You can also define the value of an enumerator in terms of a previous enumerator. Throwing everything you’ve seen so far into a single example, you could define the type Day as follows:

enum class Day { Monday,                    Mon = Monday,
                 Tuesday  = Monday + 2,     Tues = Tuesday,
                 Wednesday = Tuesday + 2,   Wed = Wednesday,
                 Thursday = Wednesday  + 2, Thurs = Thursday,
                 Friday   = Thursday + 2,   Fri = Friday,
                 Saturday = Friday  + 2,    Sat = Saturday,
                 Sunday   = Saturday + 2,   Sun = Sunday
               };

Now variables of type Day can have values from Monday to Sunday and from Mon to Sun, and the matching pairs of enumerators correspond to the integer values 0, 2, 4, 6, 8, 10, and 12. Values for enumerators must be compile-time constants , that is, constant expressions that the compiler can evaluate. Such expressions include literals, enumerators that have been defined previously, and variables that you’ve specified as const. You can’t use non-const variables, even if you’ve initialized them using a literal.

The enumerators can be an integer type that you choose, rather than the default type int. You can also assign explicit values to all the enumerators. For example, you could define this enumeration:

enum class Punctuation : char {Comma  = ',', Exclamation = '!', Question='?'};

The type specification for the enumerators goes after the enumeration type name and is separated from it by a colon. You can specify any integral data type for the enumerators. The possible values for variables of type Punctuation are defined as char literals and will correspond to the code values of the symbols. Thus, the values of the enumerators are 44, 33, and 63, respectively, in decimal, which also demonstrates (again) that the values don’t have to be in ascending sequence.

Here’s an example that demonstrates some of the things you can do with enumerations:

// Ex3_02.cpp
// Operations with enumerations
#include <iostream>
#include <iomanip>
int main()

▶ [MATERIAL PROVIDED]:
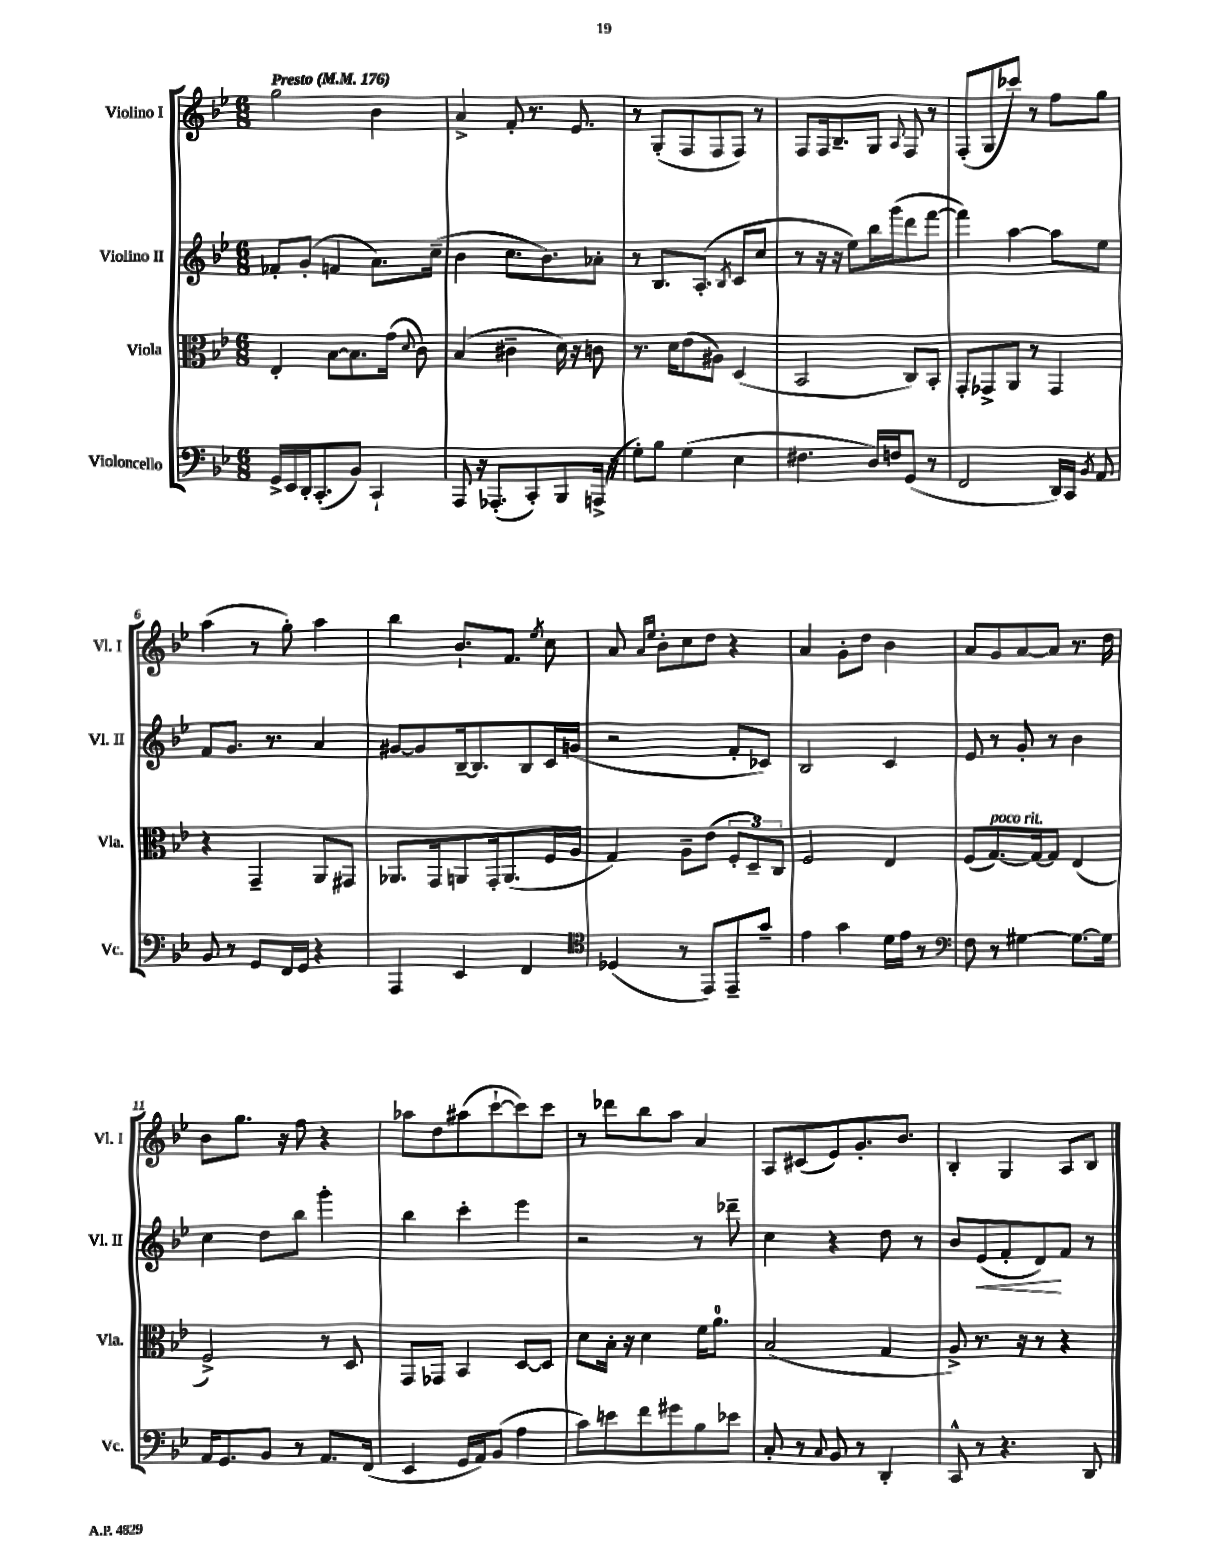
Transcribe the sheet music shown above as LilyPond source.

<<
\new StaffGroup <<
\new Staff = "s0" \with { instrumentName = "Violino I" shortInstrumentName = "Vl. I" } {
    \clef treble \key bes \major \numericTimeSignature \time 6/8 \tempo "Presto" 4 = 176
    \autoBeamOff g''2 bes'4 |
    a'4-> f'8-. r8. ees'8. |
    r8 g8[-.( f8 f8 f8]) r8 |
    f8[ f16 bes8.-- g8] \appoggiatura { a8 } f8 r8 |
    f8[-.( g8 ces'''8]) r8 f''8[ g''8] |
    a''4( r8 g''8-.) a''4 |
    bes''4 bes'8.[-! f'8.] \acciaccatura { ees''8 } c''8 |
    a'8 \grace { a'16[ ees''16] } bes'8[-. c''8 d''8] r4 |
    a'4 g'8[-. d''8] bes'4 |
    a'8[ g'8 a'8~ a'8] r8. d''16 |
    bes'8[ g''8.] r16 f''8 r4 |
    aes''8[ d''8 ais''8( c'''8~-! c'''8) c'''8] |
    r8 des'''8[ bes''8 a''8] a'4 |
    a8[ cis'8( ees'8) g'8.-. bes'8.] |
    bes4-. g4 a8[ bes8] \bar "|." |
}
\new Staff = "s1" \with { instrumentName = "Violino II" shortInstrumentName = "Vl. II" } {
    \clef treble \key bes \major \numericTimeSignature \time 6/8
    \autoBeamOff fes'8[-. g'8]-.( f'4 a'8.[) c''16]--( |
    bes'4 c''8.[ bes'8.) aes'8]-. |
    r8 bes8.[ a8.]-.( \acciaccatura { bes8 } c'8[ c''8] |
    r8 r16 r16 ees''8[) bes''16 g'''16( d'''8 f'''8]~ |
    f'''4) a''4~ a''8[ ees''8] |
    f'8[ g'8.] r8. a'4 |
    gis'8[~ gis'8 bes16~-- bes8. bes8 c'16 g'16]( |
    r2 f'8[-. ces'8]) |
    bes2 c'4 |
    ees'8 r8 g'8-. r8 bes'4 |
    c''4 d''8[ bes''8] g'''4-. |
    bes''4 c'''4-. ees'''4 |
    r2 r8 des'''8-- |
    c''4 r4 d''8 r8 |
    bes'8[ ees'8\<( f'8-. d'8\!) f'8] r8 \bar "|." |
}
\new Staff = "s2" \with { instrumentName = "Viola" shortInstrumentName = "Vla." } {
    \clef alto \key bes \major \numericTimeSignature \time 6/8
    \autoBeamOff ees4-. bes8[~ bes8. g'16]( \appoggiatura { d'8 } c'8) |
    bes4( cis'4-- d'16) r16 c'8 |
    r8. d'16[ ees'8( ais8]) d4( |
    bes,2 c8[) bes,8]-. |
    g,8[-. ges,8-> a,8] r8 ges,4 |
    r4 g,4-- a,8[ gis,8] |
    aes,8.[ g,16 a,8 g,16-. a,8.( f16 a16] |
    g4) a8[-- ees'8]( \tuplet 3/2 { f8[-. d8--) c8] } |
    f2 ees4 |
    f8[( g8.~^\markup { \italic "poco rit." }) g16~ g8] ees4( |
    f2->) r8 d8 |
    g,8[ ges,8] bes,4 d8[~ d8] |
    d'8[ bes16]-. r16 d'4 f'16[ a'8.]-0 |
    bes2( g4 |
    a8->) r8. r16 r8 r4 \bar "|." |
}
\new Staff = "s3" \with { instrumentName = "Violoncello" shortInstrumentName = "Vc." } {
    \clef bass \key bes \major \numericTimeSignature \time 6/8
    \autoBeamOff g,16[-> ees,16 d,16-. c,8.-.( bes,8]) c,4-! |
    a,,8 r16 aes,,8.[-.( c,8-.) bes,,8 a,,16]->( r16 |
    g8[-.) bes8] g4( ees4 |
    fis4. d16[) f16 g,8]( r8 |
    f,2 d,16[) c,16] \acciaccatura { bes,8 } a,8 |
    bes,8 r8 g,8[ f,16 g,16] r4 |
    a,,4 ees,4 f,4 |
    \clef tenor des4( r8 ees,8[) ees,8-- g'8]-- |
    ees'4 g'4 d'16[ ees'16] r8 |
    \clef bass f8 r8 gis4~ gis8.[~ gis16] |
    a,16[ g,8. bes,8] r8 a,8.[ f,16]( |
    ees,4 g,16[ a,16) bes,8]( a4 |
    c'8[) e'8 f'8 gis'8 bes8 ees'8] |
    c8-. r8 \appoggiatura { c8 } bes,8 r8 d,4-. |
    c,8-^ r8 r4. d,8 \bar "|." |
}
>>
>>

▶ [STATED TASK A]: Translate this sentence from the text on C++ enumerations into Spanish: "The type specification for the enumerators goes after the enumeration type name and is separated from it by a colon."
▶ [STATED TASK B]: According to the text on C++ enumerations, why do the enumerators of Punctuation have the values 44, 33, and 63?

▶ [CORRECT OUTPUT A]: La especificación de tipo para los enumeradores va después del nombre del tipo de enumeración y se separa de él mediante dos puntos.

▶ [CORRECT OUTPUT B]: The enumerators of Punctuation are defined as char literals. Their values therefore correspond to the code values of the symbols ',', '!', and '?', which are 44, 33, and 63 in decimal.